Eu não via novelas desde que a Globo, há quase dez anos, decidiu contar a estória de um heroizinho sem vergonha e recentemente desmascarado. Aquilo me dava nos nervos. Embora dissessem que era jornalismo, a estória era uma novelinha vagabunda que acabou em tragédia. Tinha algo de cômico, é verdade. Mas foi definitivamente trágica.
Então começou Pantanal. Eu tinha lembranças da versão original. A moça virando onça. O velho virando sucuri. O Almir Satter tocando viola e eu virando um pudim de leite. Lembranças vagas mas boas. Cogitei dar uma espiada no remake. Pensei comigo: pantanar ou não pantanar? E pantanei.
Não me arrependo. O Pantanal é lindo. A fotografia é linda. E todos aqueles peões são tão bem apessoados! Mas sobretudo o texto, a estrutura narrativa, é de arrepiar. A saga pantaneira compõe uma teogonia fundacional. É a metáfora do homem sob o céu.
Zé Leôncio é o pai, o criador, o todo-poderoso. O rei do gado. Um rei sábio e justo que governa um gado incontável cuja submissão jamais é questionada – e jamais é um problema. Seus peões, sujeitos de uma obediência fervorosa, executam perfeitamente sua função – ou sua missão. O Pantanal projeta um mundo monoteísta, sujeito inteiramente a um poder paternal que assegura a boa sorte do povo eleito.
Aí veio o Jove. O jovem que ousou contestar o velho pai. O rebelde que não come a carne do gado e se irmana com o pobre animal. Ele desloca toda a perspectiva: a ordem monocrática é abalada, o mundo não é um latifúndio. Com ele, Pantanal abre seu novo testamento.
Mas o Jove é o filho. Seu destino é reencontrar o pai: ambos têm que protagonizar uma mesma – embora talvez renovada – ordem. Quem media esse encontro é a mulher-onça. Juma é a natureza, bela e feroz, seduzindo o homem. É o espírito vital, elemento abstrato da trindade. É quem conduz o Jove à essência do Pantanal.

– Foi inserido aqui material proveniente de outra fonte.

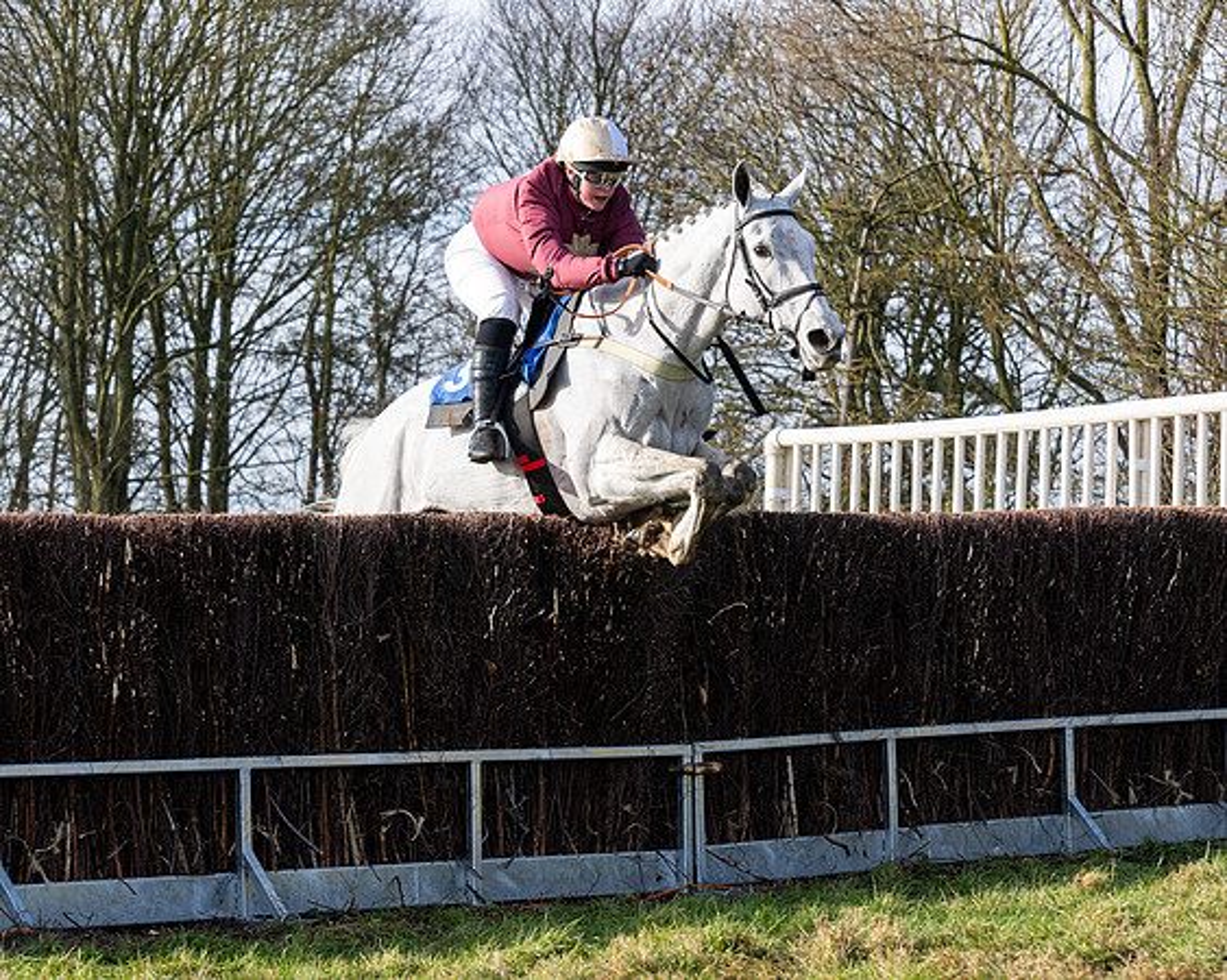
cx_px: 544
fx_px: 4330
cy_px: 613
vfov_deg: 12.9
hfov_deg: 16.1
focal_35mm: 119
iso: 400
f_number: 5
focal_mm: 70
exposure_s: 1/1250
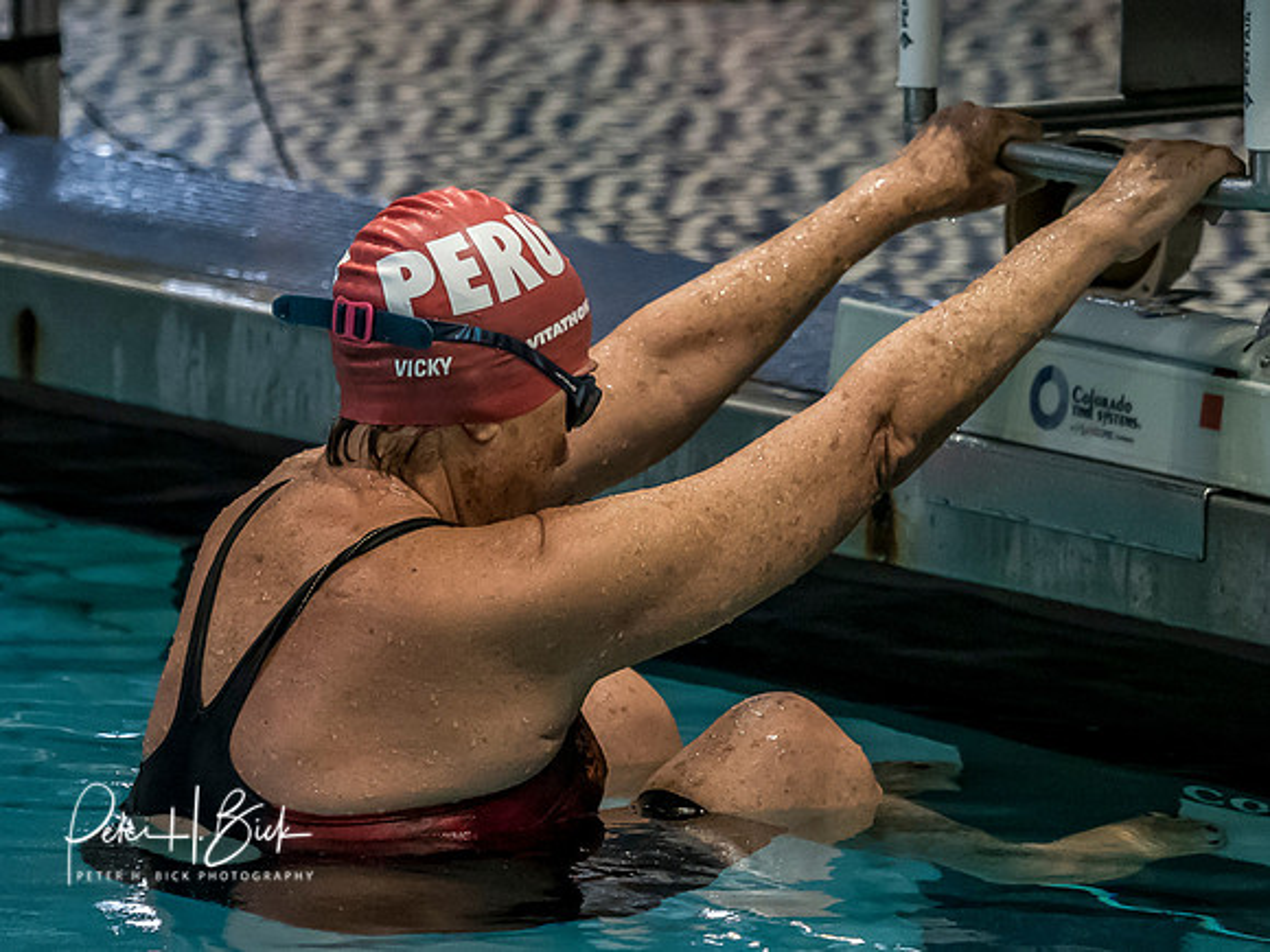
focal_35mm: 359
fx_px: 13162
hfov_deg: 5.5
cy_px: 293
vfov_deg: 4.1
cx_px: 493
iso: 3200
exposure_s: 1/800
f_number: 2.8
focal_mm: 106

O fim da novela, como em toda novela, todos imaginamos. Só não sabemos o quanto a Globo vai enrolar. Após o início arrebatador, a trama perdeu fôlego (como a Bruaca tem perdido). Quanto a mim, sigo pantanando. Se bem que às vezes mudo pra Netflix: gosto dos peões do Leôncio, mas ainda prefiro o Richard Gere.